Reputation: 357
I have created a matrix in R and I want to investigate the correlation between two columns. My_matrix is:
speed motor rpm acceleration age
cadillac 3 42 67 22
porche 5 40 68 21
ferrari 7 37 69 20
peugeot 10 32 70 19
kia 12 28 71 18
when I try the cor(speed~age, data=My_matrix)
I get the following error:
Error in cor(speed ~ age, data = a) : unused argument (data = My_matrix)
any idea how I can address this? Thanks.
Upvotes: 1
Views: 353
Reputation: 437
There are some great base R solutions on here already (hats off to @akrun & @Debutant, base R is great!). I would like to add alternate solutions for future viewers and code preference options.
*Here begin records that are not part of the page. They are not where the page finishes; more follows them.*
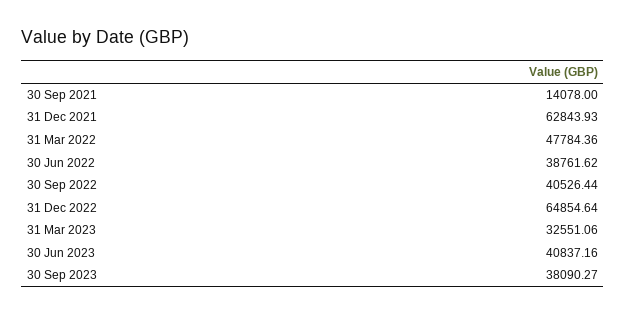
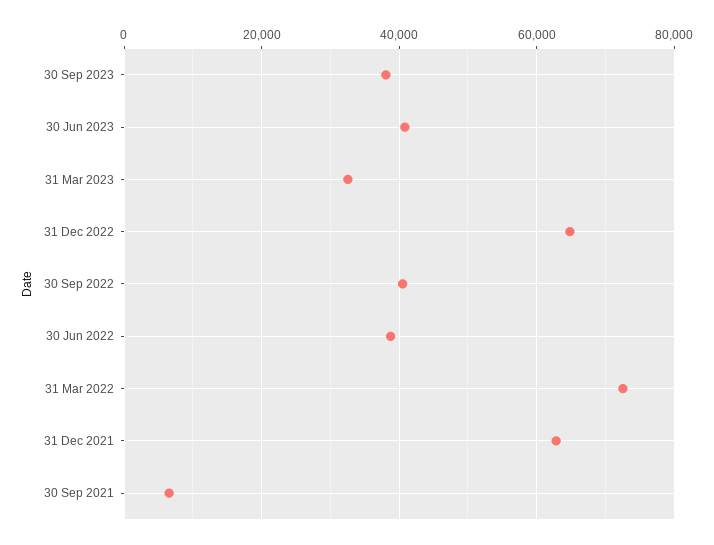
  {
-   "30 Sep 2021": 14078,
+   "30 Sep 2021": 6000,
    "31 Dec 2021": 62843.93,
-   "31 Mar 2022": 47784.36,
+   "31 Mar 2022": 72000,
    "30 Jun 2022": 38761.62,
    "30 Sep 2022": 40526.44,
    "31 Dec 2022": 64854.64,
    "31 Mar 2023": 32551.06,
    "30 Jun 2023": 40837.16,
    "30 Sep 2023": 38090.27
  }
If you don't like typing quote marks and the dataset is small enough, column numbers can be faster--although variable names in quotations is better for accuracy (especially if the columns are reordered).
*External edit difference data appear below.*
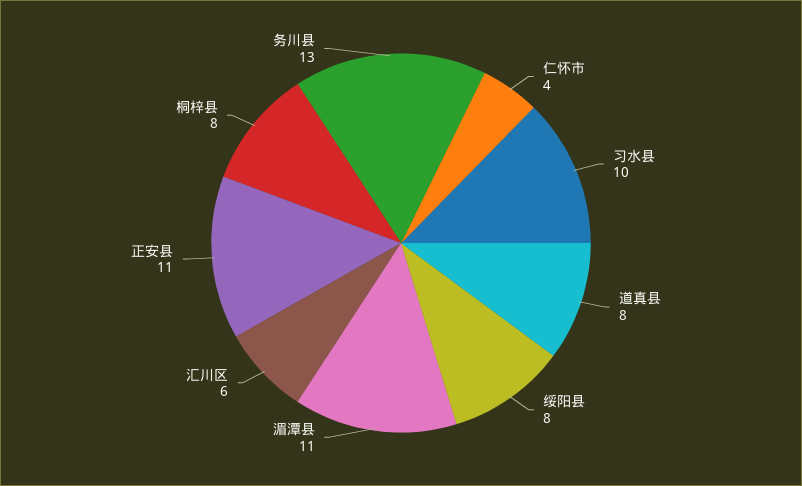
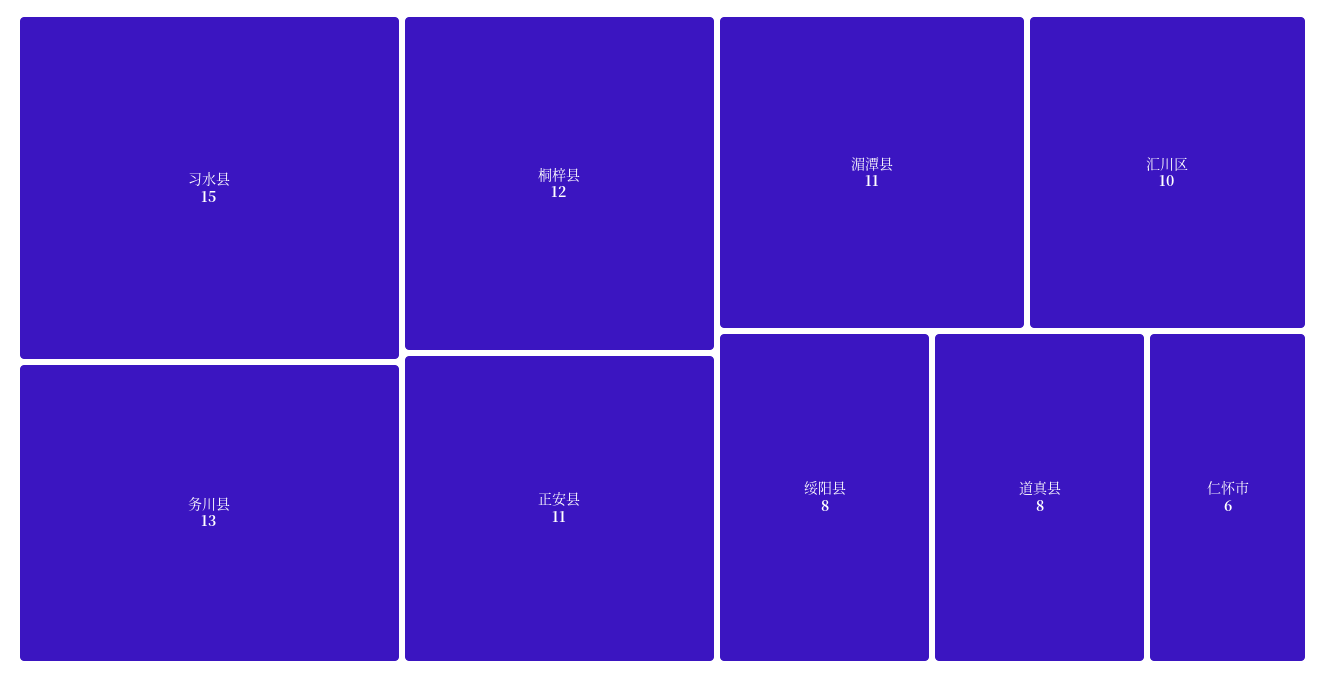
  {
-   "仁怀市": 4,
+   "仁怀市": 6,
-   "习水县": 10,
+   "习水县": 15,
    "道真县": 8,
    "绥阳县": 8,
    "湄潭县": 11,
-   "汇川区": 6,
+   "汇川区": 10,
    "正安县": 11,
-   "桐梓县": 8,
+   "桐梓县": 12,
    "务川县": 13
  }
@mikey in the comments offered a column number solution, here is an alternate version:
cor(My_matrix[,c(1,4)])
If your data is a dataframe instead of a matrix, you might enjoy a tidyverse approach, which also does not require quotation marks (although pesky variables with spaces in their names may require ` marks):
library(dplyr)
My_dataframe %>% select(speed, age) %>% cor()
@Debutant only asked for 2 variables for the correlation but if we wanted to go all out and get the full correlation matrix available, here are additional options:
# assuming all your columns are numeric as they are here
cor(My_matrix)
# if you have a dataframe with different data types, select only the numeric ones
library(dplyr)
My_dataframe %>% select_if(is.numeric) %>% cor()
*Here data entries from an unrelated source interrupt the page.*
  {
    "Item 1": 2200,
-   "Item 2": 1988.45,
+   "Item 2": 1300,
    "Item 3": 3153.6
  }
# if you don't like the long decimals, toss in a round() for good measure
My_dataframe %>% select_if(is.numeric) %>% cor() %>% round(3)
Hope you find this useful. :)
Upvotes: 0
Reputation: 357
I also tried this and it worked: I created a "b" dataset
b=as.data.frame(My_matrix)
then I used the
cor(b$speed, b$age) and got the correlation.
Upvotes: 1
Reputation: 886938
We can subset the columns and apply the cor
directly as the usage of cor
is
cor(x, y = NULL, use = "everything", method = c("pearson", "kendall", "spearman"))
and there is no formula method
cor(My_matrix[,c("speed", "age")])
# speed age
#speed 1.0000000 -0.9971765
#age -0.9971765 1.0000000
Upvotes: 1